*THE DATA*.

====

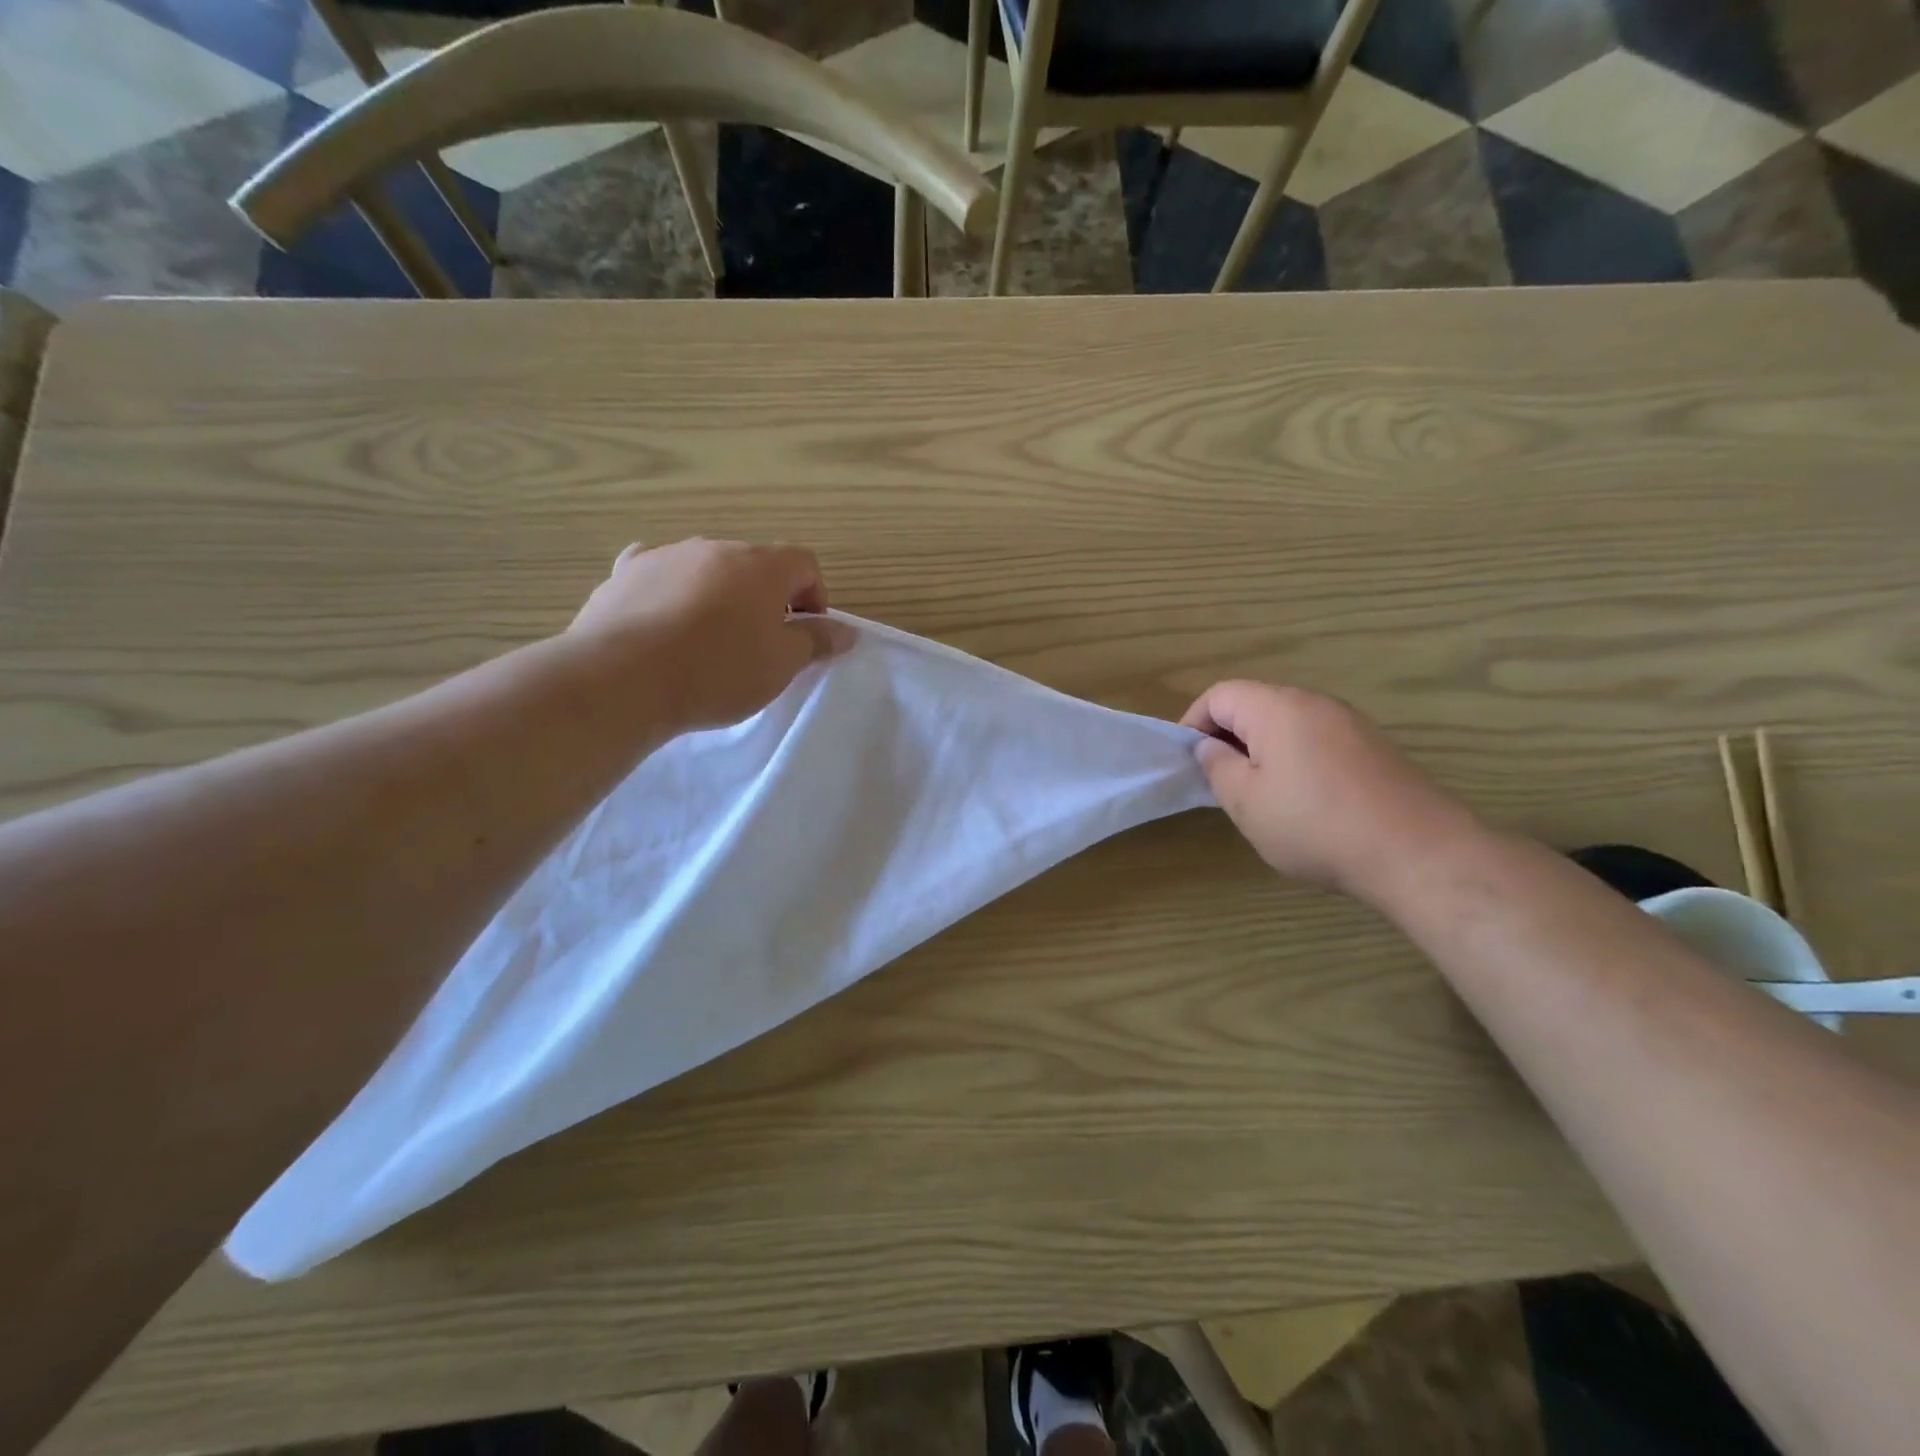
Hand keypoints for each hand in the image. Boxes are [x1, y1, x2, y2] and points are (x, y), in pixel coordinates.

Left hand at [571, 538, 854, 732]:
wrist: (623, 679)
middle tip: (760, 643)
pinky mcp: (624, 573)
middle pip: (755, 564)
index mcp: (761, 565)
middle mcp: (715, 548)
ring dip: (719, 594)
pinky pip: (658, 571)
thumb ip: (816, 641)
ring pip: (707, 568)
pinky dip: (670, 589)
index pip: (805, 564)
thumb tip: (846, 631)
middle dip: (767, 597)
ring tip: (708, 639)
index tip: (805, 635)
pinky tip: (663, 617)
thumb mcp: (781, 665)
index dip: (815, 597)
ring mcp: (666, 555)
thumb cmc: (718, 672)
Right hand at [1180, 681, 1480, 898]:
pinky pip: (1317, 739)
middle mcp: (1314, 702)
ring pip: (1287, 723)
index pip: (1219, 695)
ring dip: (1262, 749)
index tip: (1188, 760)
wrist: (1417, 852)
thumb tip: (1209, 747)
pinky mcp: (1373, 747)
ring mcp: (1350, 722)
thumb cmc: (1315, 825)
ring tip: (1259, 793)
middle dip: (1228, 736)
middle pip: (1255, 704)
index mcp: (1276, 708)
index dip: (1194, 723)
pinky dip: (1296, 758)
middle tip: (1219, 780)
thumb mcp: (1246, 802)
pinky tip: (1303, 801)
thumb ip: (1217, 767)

====

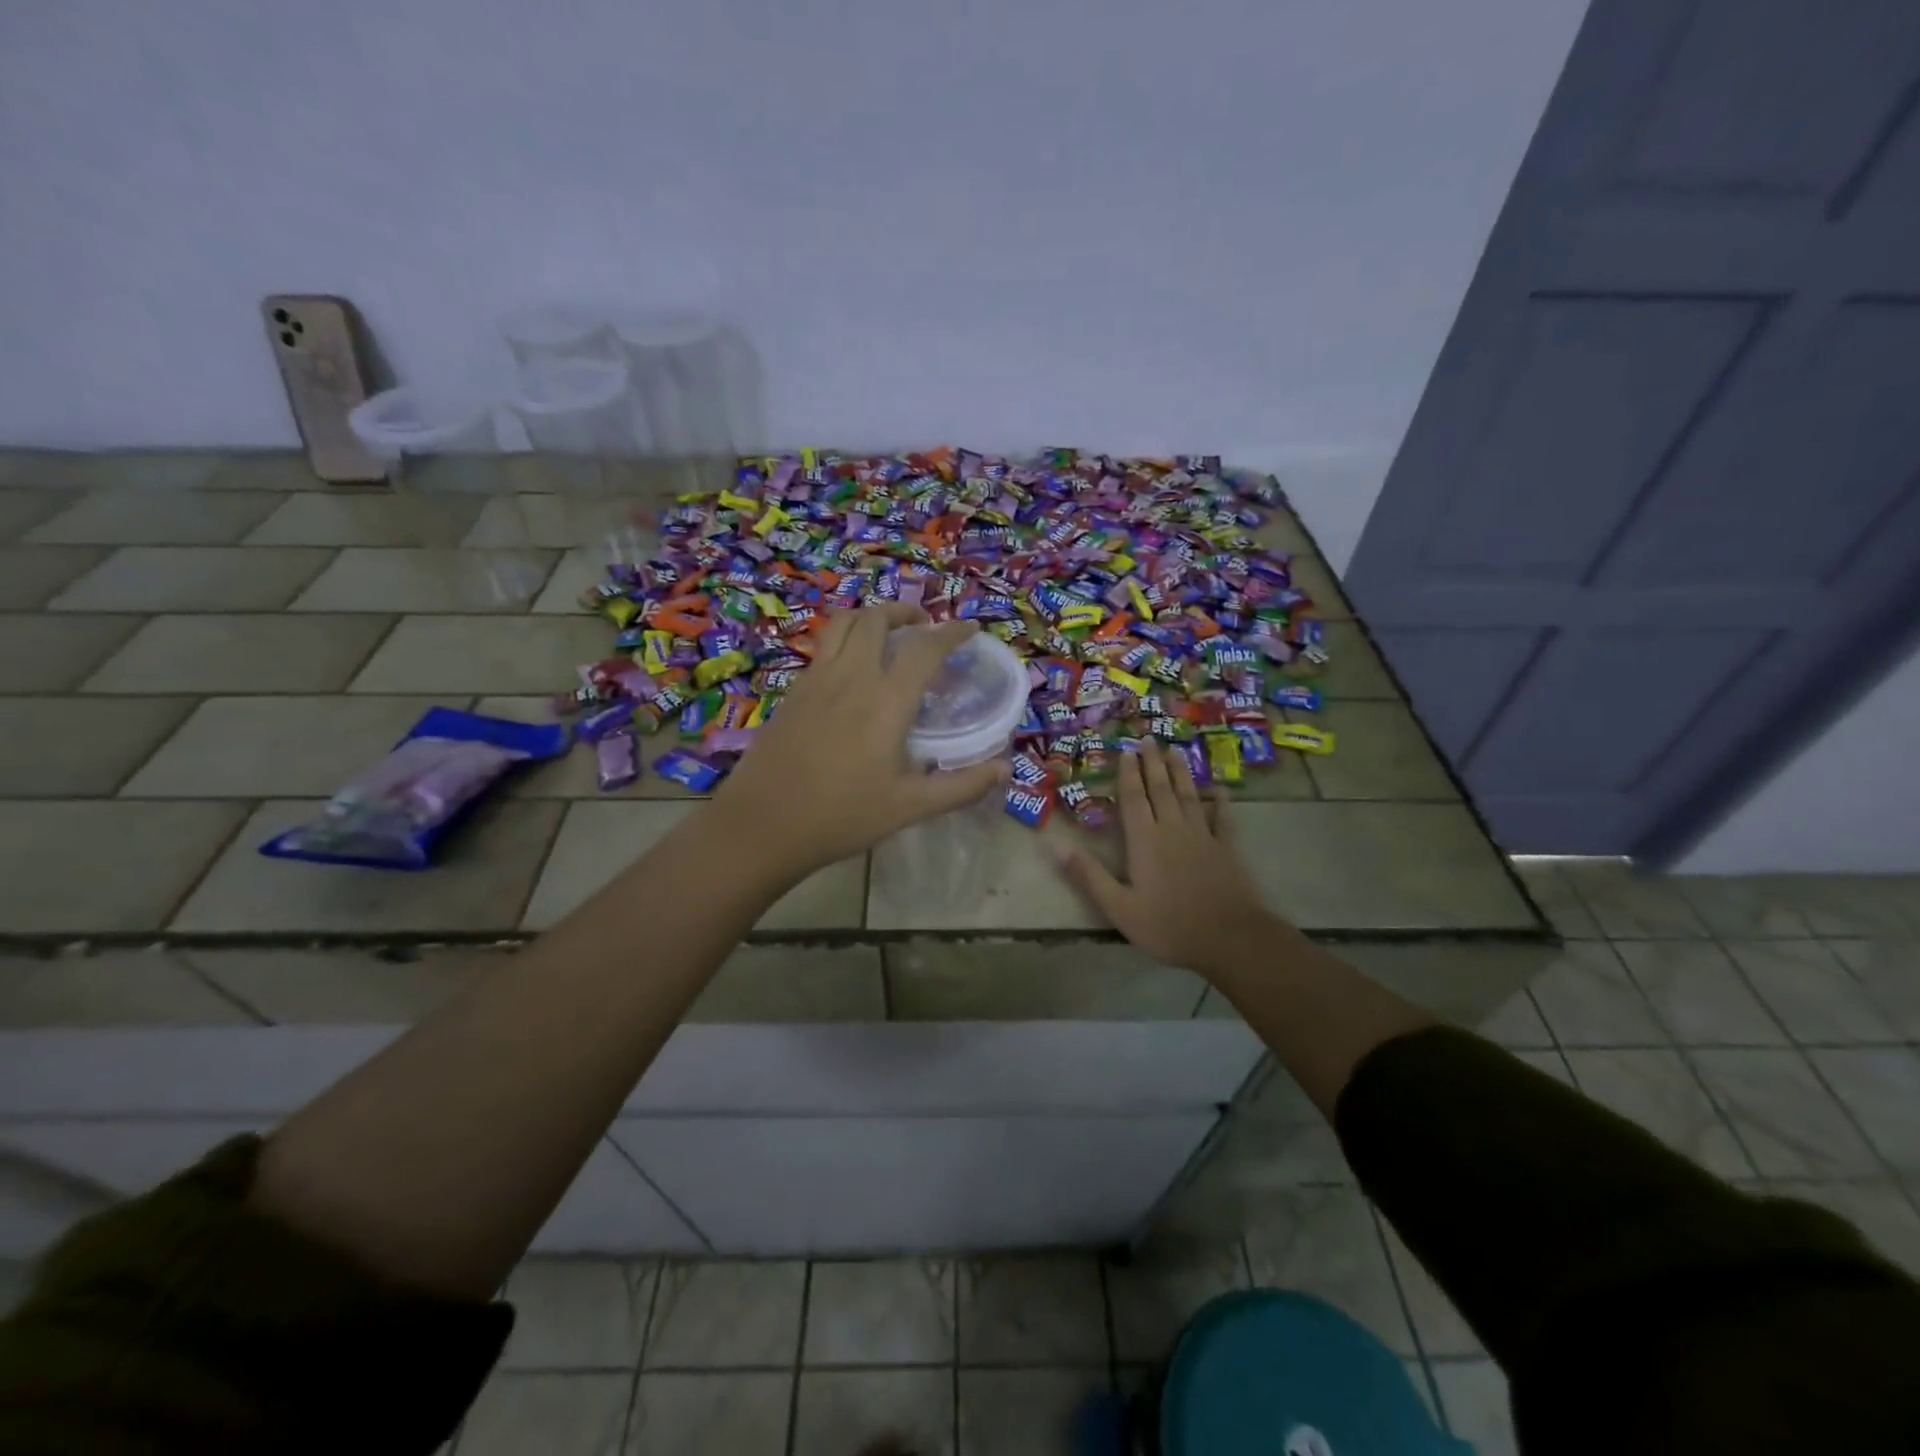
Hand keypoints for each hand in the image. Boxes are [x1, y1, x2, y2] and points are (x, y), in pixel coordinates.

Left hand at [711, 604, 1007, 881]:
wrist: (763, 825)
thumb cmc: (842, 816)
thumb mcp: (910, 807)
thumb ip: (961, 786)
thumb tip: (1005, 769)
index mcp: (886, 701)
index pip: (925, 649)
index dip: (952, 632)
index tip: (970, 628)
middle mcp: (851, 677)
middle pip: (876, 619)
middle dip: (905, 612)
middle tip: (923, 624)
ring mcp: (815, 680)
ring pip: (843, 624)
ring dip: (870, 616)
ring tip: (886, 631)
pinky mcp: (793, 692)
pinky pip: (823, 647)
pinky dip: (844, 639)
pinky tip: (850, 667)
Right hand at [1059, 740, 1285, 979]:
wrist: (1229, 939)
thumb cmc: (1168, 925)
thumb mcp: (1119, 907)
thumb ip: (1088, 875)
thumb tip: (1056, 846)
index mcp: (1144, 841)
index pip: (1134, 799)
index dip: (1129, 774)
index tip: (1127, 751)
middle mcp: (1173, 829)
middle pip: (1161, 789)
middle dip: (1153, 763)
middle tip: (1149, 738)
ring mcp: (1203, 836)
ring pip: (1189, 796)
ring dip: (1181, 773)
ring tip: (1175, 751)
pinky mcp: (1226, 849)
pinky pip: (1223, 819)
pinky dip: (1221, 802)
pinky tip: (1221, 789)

====

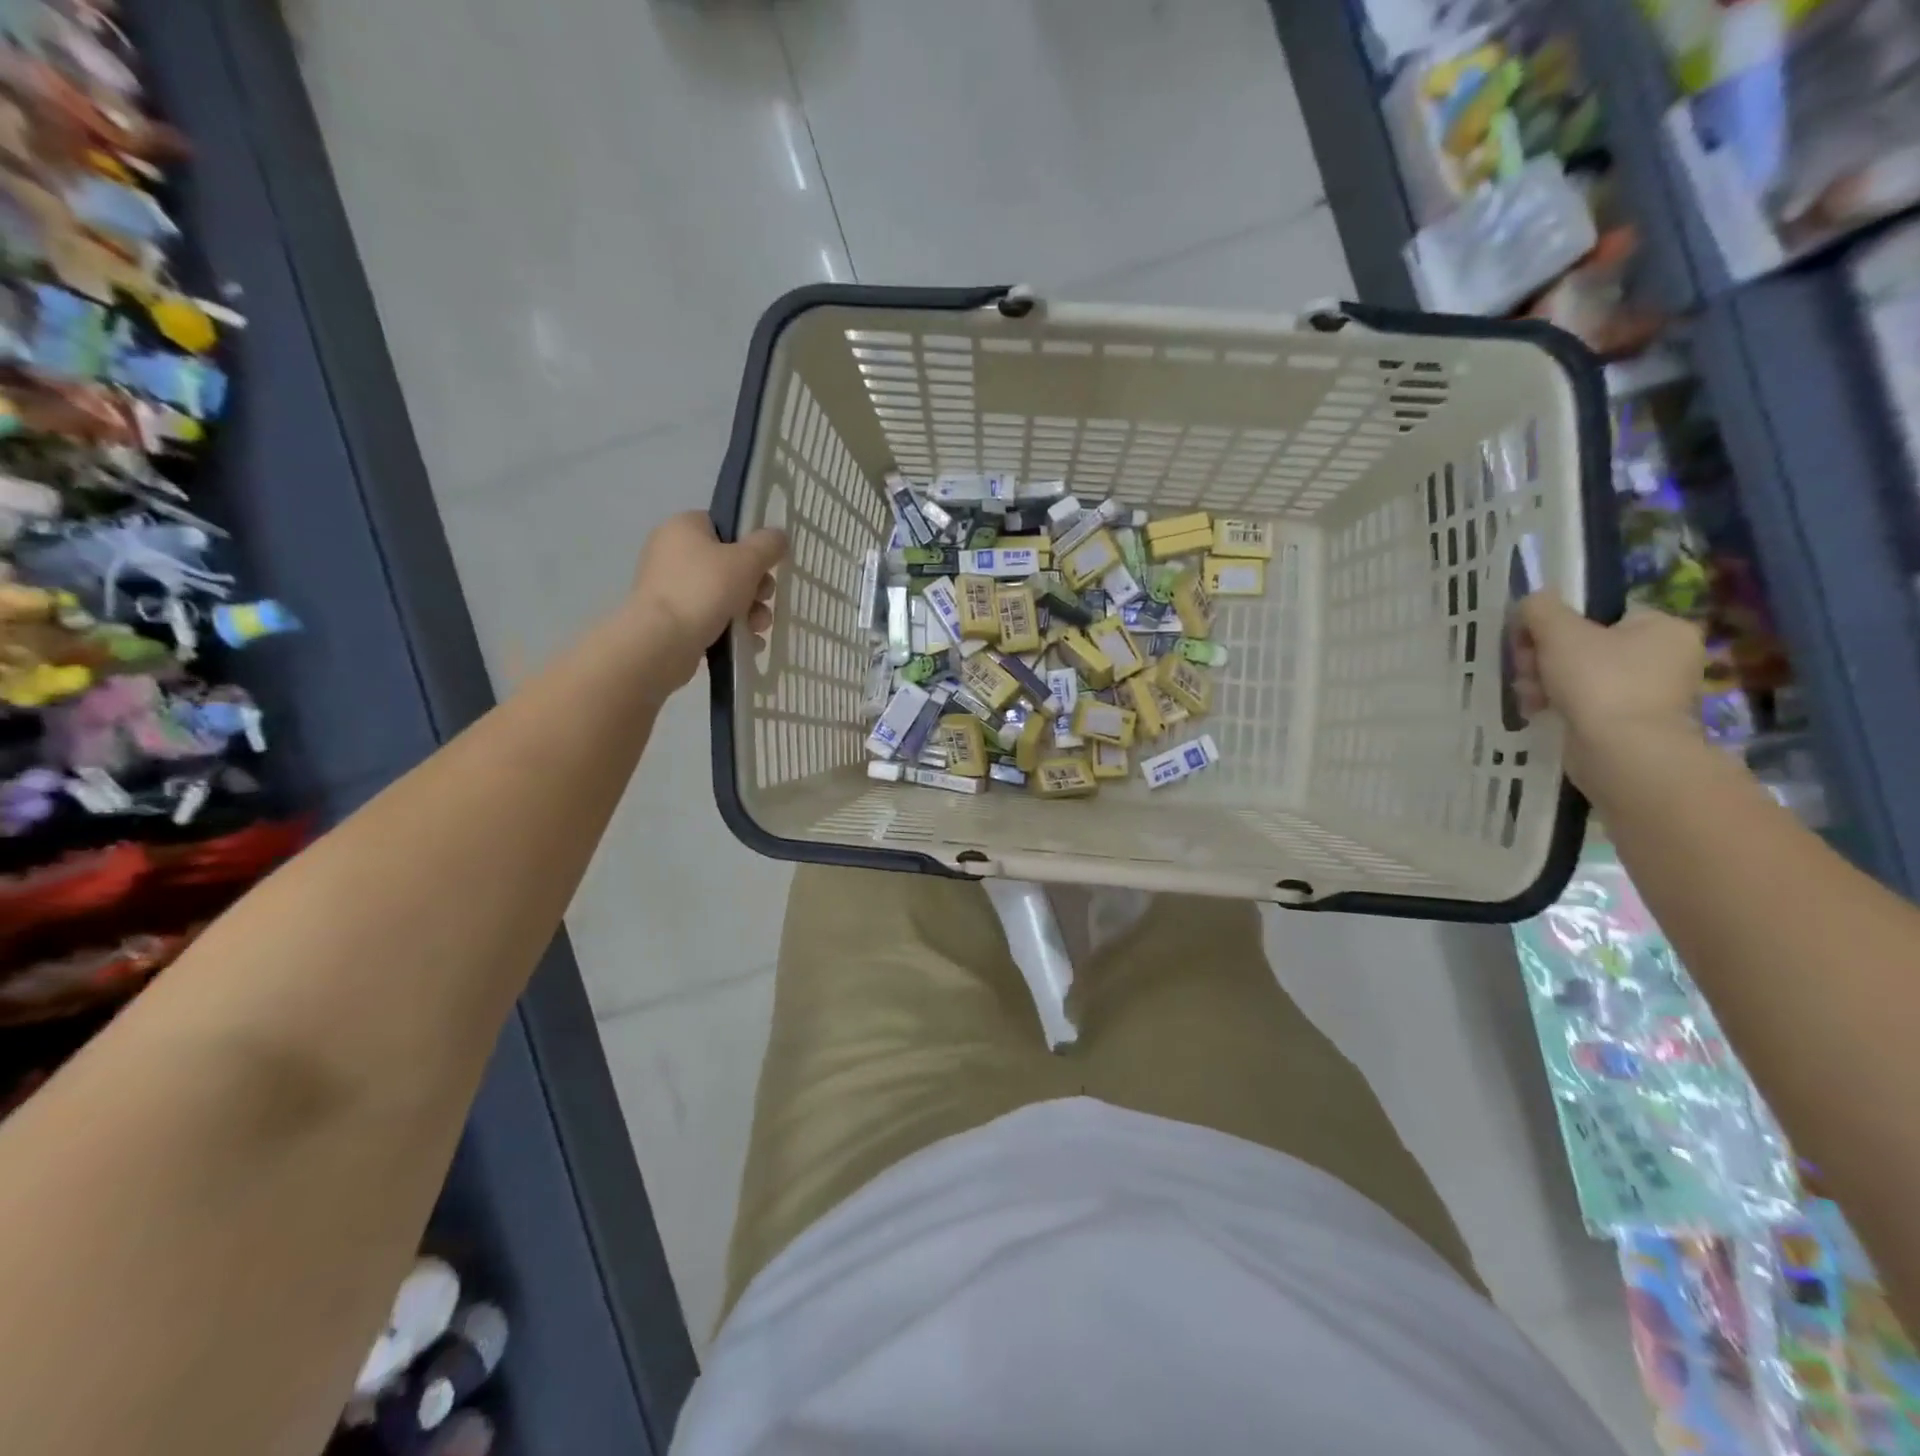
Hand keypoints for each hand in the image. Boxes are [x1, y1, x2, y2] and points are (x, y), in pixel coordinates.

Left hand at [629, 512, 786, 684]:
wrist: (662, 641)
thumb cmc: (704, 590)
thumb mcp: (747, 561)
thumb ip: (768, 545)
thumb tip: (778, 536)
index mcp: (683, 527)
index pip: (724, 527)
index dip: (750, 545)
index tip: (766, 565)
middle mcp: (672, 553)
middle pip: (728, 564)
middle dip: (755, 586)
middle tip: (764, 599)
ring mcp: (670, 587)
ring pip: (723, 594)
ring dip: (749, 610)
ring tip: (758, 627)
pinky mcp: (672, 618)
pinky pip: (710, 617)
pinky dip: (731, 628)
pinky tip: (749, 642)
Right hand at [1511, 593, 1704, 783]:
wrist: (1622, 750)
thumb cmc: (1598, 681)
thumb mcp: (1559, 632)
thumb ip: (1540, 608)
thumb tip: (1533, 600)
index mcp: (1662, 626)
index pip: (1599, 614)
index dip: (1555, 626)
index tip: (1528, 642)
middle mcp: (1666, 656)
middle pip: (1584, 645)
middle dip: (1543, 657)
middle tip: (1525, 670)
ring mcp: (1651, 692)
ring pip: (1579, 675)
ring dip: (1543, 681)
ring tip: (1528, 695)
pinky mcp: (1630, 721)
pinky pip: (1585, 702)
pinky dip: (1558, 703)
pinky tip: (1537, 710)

====

Set down again, word for word, the stretch of records from the line with "thumb tip: (1533, 600)" to the line with "pinky tip: (1537, 710)", both of those lines included.

*FINISHED EXERCISE*.
thumb tip: (1533, 600)
index mcp: (1662, 626)
index pip: (1599, 614)
index dip: (1555, 626)
index tip: (1528, 642)
middle mcp: (1666, 656)
middle pip: (1584, 645)
middle dip: (1543, 657)
middle tip: (1525, 670)
ring mcp: (1651, 692)
ring pip: (1579, 675)
ring dip: (1543, 681)
ring tip: (1528, 695)
pinky mcp: (1630, 721)
pinky pip: (1585, 702)
pinky dip: (1558, 703)
pinky tip: (1537, 710)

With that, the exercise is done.